- **Challenge A**:
Answer these questions about the review of The Valley of Amazement, marking your answers (i), (ii) and (iii):
(i) How many decades does the novel span?
(ii) What is the name of the courtesan house that Lulu opens?
(iii) Who becomes Violet's mentor and close friend after she is groomed to be a courtesan?

- **Page excerpt**:
__________________________________________________
Also published on this date: Shelf Awareness for Wednesday, October 9, 2013

Wednesday, October 9, 2013: Maximum Shelf: The Valley of Amazement


Ecco: The Valley of Amazement

Ecco: The Valley of Amazement by Amy Tan

Ecco: The Valley of Amazement by Amy Tan

Ecco: The Valley of Amazement by Amy Tan

The Valley of Amazement

by Amy Tan

"You must learn all the arts of enticement," a veteran courtesan advises Violet Minturn in The Valley of Amazement. Successful courtesans seduce not just with beauty but with words, as Amy Tan does in this beguiling, gorgeously written novel, her first in eight years. An adventure-filled story of family and friendship, fate and forgiveness, decisions and consequences, The Valley of Amazement spans four decades and takes readers from the inner chambers of a Shanghai courtesan house and the remote mountains of China to San Francisco and New York's Hudson Valley. At the novel's heart is a cast of female characters fiercely, bravely making their way in a world where they're often at the mercy of men.

The daughter of the only white woman to own a first-class courtesan house in early 20th-century Shanghai, Violet--who inherited her mother Lulu's brown hair and green eyes--has grown up believing her parents were both American and that her father is deceased. "When I was seven, I knew exactly who I was: a thoroughly American girl in race, manners, and speech," she declares in the novel's opening line. When a courtesan spitefully reveals the truth about her lineage, Violet is shocked and dismayed to learn she is half-Chinese, a revelation that leaves her suspended between two cultures. As she struggles with her dual identity, she begins to doubt her mother, questioning why Lulu would have hidden the truth if she weren't ashamed of her daughter's Chinese blood and wondering what else she is hiding.

Like Tan has done so compellingly in previous works, including her debut novel, The Joy Luck Club, she treads into the always intriguing territory of mother-daughter ties. Despite the misunderstandings and cultural divide that cloud Violet's relationship with Lulu, she discovers it's a bond that is inescapable even after their paths diverge.

Lulu has a say early in the story, shedding light on her unusual place in Shanghai society. She "broke taboo rather extravagantly" by opening a courtesan house, Hidden Jade Path, that caters to both Chinese and Western clientele, many of whom are wealthy players in foreign trade. In addition to providing pleasures of the flesh to patrons, she is sought after for the connections she brokers among businessmen. Readers don't hear directly from Lulu again for more than a decade, as the story follows Violet on a harrowing, heartrending journey. Through the cruel deception of one of Lulu's former lovers, Lulu is sent sailing for San Francisco solo while teenaged Violet is sold to a Shanghai courtesan house. Told by a trusted source that her daughter is dead, Lulu never returns to search for her.

Held against her will, Violet is forced into her mother's former trade and groomed to be a courtesan. Scared, angry and helpless, she finds an unexpected ally in Magic Gourd, an older woman who used to work at Hidden Jade Path and who becomes her mentor and close friend. Out of necessity Violet transforms from a petulant adolescent into a highly popular courtesan and savvy businesswoman.
__________________________________________________
- **Source material**:
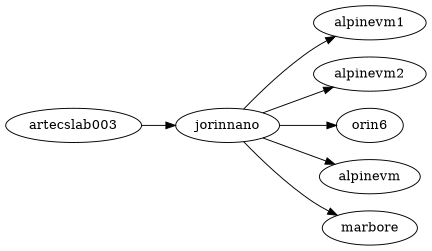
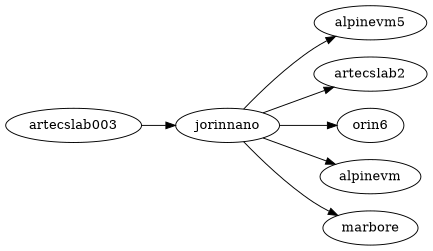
  digraph {
    rankdir=LR
    jorinnano
-   alpinevm1
-   alpinevm2
+   alpinevm1 [label=alpinevm5]
+   alpinevm2 [label=artecslab2]
    n4 [label=orin6]
    n5 [label=alpinevm]
    marbore
    artecslab003
    jorinnano -> alpinevm1
    jorinnano -> alpinevm2
    jorinnano -> n4
    jorinnano -> n5
    jorinnano -> marbore
    artecslab003 -> jorinnano
  }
__________________________________________________
- **Challenge B**:
Update the records from their start through the line containing "jorinnano -> marbore", inclusive, by replacing "orin6" with "orin8" and leaving everything else unchanged. Give only those lines, without the pictures.

- **Complete output A**:
(i) Four decades.
(ii) Hidden Jade Path.
(iii) Magic Gourd.

- **Complete output B**:
  digraph {
    rankdir=LR
    jorinnano
-   alpinevm1
-   alpinevm2
+   alpinevm1 [label=alpinevm5]
+   alpinevm2 [label=artecslab2]
    n4 [label=orin8]
    n5 [label=alpinevm]
    marbore
    artecslab003
    jorinnano -> alpinevm1
    jorinnano -> alpinevm2
    jorinnano -> n4
    jorinnano -> n5
    jorinnano -> marbore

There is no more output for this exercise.